• WHAT YOU NEED TO DO: Reproduce every line of the data below without any changes, and leave the pictures out of your answer.

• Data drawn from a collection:
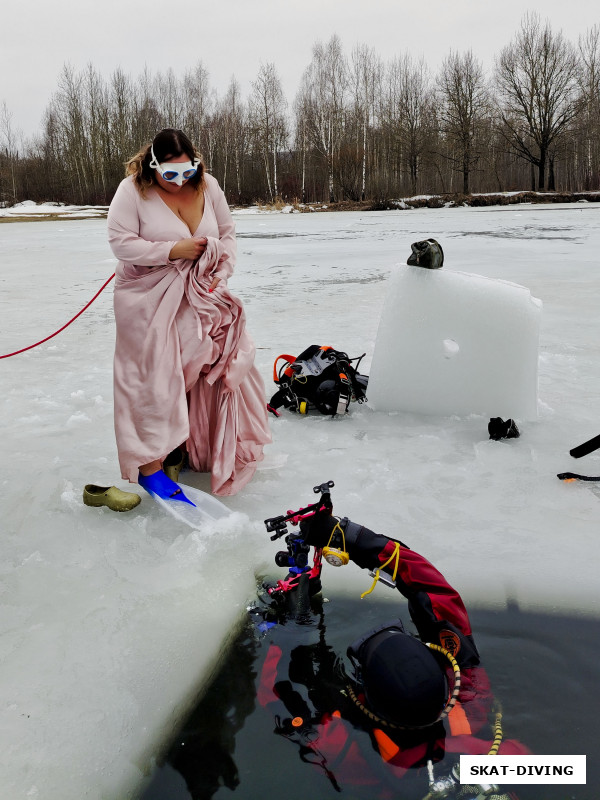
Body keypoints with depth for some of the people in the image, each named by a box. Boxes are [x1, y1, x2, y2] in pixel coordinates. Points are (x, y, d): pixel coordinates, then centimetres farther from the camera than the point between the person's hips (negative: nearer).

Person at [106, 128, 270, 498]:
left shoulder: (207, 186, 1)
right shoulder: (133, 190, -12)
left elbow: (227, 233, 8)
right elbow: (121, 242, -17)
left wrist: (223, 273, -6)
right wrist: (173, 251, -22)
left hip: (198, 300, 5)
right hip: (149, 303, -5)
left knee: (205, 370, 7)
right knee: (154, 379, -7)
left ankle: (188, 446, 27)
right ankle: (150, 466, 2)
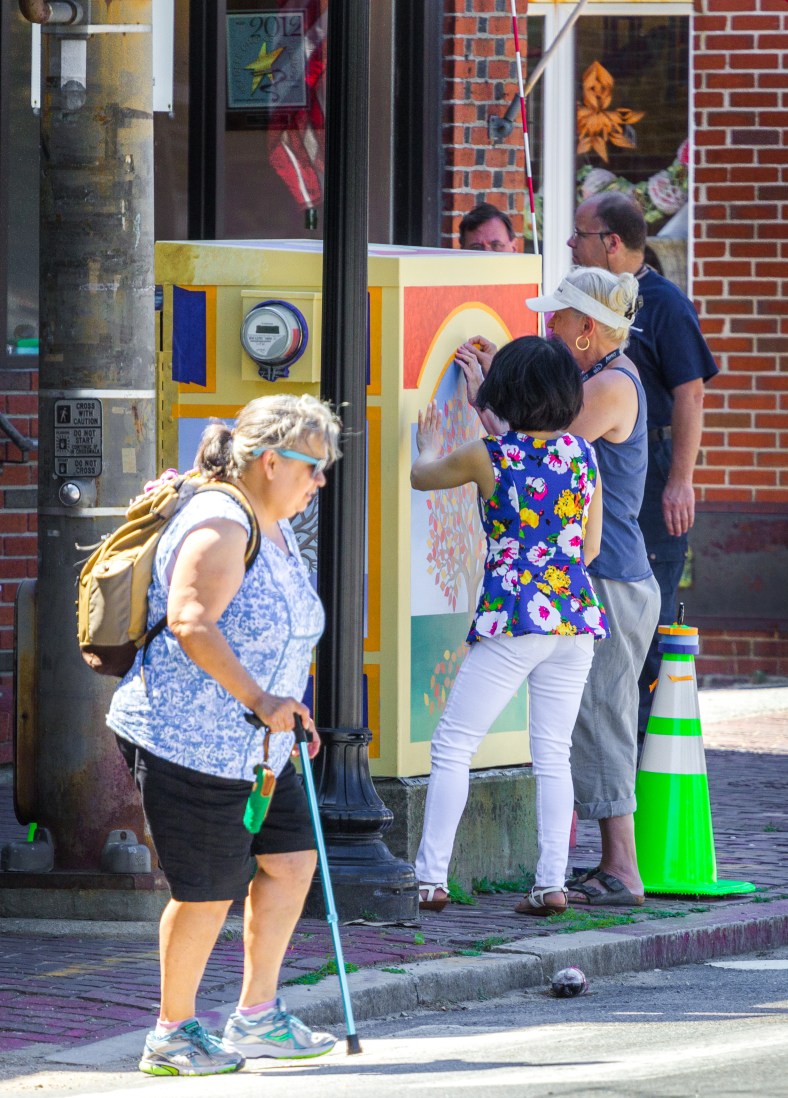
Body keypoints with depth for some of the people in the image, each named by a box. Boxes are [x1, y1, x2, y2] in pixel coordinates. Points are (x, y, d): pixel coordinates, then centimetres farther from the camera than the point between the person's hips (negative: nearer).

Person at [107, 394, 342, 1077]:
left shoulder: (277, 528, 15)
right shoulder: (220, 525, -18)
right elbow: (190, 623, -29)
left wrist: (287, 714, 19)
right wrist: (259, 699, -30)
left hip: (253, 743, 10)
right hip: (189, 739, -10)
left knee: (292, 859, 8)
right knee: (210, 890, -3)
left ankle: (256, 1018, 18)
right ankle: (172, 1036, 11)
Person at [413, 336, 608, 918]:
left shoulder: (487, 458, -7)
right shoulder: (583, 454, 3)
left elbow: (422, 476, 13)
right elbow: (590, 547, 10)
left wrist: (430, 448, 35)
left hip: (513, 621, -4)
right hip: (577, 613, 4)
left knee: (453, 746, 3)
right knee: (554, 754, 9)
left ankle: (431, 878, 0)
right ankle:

• PROBLEM SOLUTION:
Body keypoints with depth for some of the people in the image, each named by a box. Boxes are [x1, y1, x2, y2] in pixel coordinates. Points are (x, y, d): pixel coordinates, then centimetres farther from the camera than the point between the person's hips (negative: nearer).

Person at [106, 128, 270, 498]:
left shoulder: (207, 186, 1)
right shoulder: (133, 190, -12)
left elbow: (227, 233, 8)
right elbow: (121, 242, -17)
left wrist: (223, 273, -6)
right wrist: (173, 251, -22)
left hip: (198, 300, 5)
right hip: (149, 303, -5)
left knee: (205, 370, 7)
right knee: (154, 379, -7)
left ankle: (188, 446, 27)
right ankle: (150, 466, 2)
Body keypoints with depth for some of the people in the image, each named by a box. Boxes are [x1, y1, x2, y2] in pixel coordinates. Points are (x, y, d): pixel coordinates, then centimetres farther from the camera than the point between the person's hips (negative: nearer).

Person at [107, 394, 342, 1077]:
left shoulder: (277, 528, 15)
right shoulder: (220, 525, -18)
right elbow: (190, 623, -29)
left wrist: (287, 714, 19)
right wrist: (259, 699, -30)
left hip: (253, 743, 10)
right hip: (189, 739, -10)
left knee: (292, 859, 8)
right knee: (210, 890, -3)
left ankle: (256, 1018, 18)
right ankle: (172, 1036, 11)
Person at [413, 336, 608, 918]:
left shoulder: (487, 458, -7)
right shoulder: (583, 454, 3)
left elbow: (422, 476, 13)
right elbow: (590, 547, 10)
left wrist: (430, 448, 35)
left hip: (513, 621, -4)
right hip: (577, 613, 4)
left knee: (453, 746, 3)
right knee: (554, 754, 9)
left ankle: (431, 878, 0)
right ankle:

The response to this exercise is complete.